Emotional content is all in the delivery, even when it is wordless
A little over a century ago when I was in college, six or eight of us would gather on bitterly cold Syracuse nights and play the board game Risk into the wee hours. Outside, the merciless midwinter wind tore at the no-name plastic wrap that served as our storm windows, and inside we chugged Schmidt’s – 89 cents a six pack – and teased and taunted each other just as mercilessly. It was the best of times. I had great affection for every one of those people around the Risk board, from Kamchatka to Irkutsk. I haven’t seen them for decades but I still hold them warmly in my heart.
I thought of this again recently when we threatened to give each other nicknames around the office. Good fun, but it lost steam before anyone had a moniker that stuck. You can do things in college that you can’t do at work, and teasing people is one of those things.
But it turns out affectionate teasing is a good thing, just as it seemed it was years ago during those endless and frigid central New York nights.
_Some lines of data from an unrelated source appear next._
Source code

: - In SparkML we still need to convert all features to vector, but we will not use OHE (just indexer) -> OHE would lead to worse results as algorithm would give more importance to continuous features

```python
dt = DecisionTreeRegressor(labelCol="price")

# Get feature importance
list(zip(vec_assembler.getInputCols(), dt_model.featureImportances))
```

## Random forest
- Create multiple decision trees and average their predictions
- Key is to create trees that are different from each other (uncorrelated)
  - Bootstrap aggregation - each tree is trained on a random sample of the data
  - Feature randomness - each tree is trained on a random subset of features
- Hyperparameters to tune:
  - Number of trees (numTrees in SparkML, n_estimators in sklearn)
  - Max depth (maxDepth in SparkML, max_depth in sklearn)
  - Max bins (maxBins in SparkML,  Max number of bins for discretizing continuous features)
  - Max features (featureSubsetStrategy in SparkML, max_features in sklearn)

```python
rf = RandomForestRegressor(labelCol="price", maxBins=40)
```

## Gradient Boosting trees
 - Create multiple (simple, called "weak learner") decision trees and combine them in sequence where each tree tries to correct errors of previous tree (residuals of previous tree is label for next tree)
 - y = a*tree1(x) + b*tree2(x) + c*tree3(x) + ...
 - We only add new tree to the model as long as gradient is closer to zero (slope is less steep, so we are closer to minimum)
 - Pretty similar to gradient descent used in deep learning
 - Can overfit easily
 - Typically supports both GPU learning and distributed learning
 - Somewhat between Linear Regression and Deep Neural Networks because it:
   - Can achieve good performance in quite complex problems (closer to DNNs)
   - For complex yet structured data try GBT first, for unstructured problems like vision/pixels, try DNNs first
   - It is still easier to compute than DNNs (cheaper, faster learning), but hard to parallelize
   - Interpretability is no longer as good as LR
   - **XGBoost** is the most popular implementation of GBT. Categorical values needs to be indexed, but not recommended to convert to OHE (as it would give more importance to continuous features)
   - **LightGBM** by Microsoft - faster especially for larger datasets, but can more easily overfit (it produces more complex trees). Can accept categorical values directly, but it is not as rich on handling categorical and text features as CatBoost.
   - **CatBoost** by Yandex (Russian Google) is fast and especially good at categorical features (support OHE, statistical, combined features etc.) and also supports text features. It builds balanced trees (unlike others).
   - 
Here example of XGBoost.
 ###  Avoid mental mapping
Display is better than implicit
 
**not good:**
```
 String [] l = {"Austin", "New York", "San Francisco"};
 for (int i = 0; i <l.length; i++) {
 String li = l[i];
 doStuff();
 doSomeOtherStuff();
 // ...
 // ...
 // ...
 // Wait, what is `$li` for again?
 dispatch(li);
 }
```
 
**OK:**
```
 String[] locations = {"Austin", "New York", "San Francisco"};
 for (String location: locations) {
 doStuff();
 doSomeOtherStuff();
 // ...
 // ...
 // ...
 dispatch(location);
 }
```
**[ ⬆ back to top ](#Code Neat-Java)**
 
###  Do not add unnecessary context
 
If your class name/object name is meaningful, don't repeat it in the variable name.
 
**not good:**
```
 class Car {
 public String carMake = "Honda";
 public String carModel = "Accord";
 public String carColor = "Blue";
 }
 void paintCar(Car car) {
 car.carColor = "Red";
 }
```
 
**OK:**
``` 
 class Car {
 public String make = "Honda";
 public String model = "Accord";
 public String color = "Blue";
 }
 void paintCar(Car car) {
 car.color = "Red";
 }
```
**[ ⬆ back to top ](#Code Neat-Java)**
Dacher Keltner, a professor of psychology at the University of California, Berkeley, interviewed by Mary Hynes on CBC Radio’s Tapestry http://bit.ly/f84yvD, explains the enormous difference between teasing and bullying, and in this New York Times interview http://nyti.ms/fNbDCe he describes what we lose when we regulate playful teasing out of our lives. (Spoiler alert: we lose part of our humanity, part of our joy, even part of our connection to the animal kingdom, where teasing besides being play is also communication.)
Keltner’s book is “Born to Be Good: The Science of a Meaningful Life.” It covers a lot more territory about human nature, supporting his core thesis that humans are wired to be good.
Juxtapose that with the downside of teasing, and other types of relational aggression. When teasing is not accompanied by the facial and vocal cues that tell us it is affectionate, it becomes a toxic form of bullying. http://bit.ly/euAET0. Indeed it seems that the more “civilized” we become – the more we try to avoid or cover up conflict – the more it poisons our everyday communication. Consider the eyeroll – a subtle gesture that wordlessly undermines and assaults the person at whom it is directed.
Or the freezeout. Or gossip.
Compared to that, says Prof. Keltner, “teasing is a mode of play, no doubt with a sharp edge, in which we provoke to negotiate life’s ambiguities and conflicts. And it is essential to making us fully human.”
It’s also essential to a good night of global domination.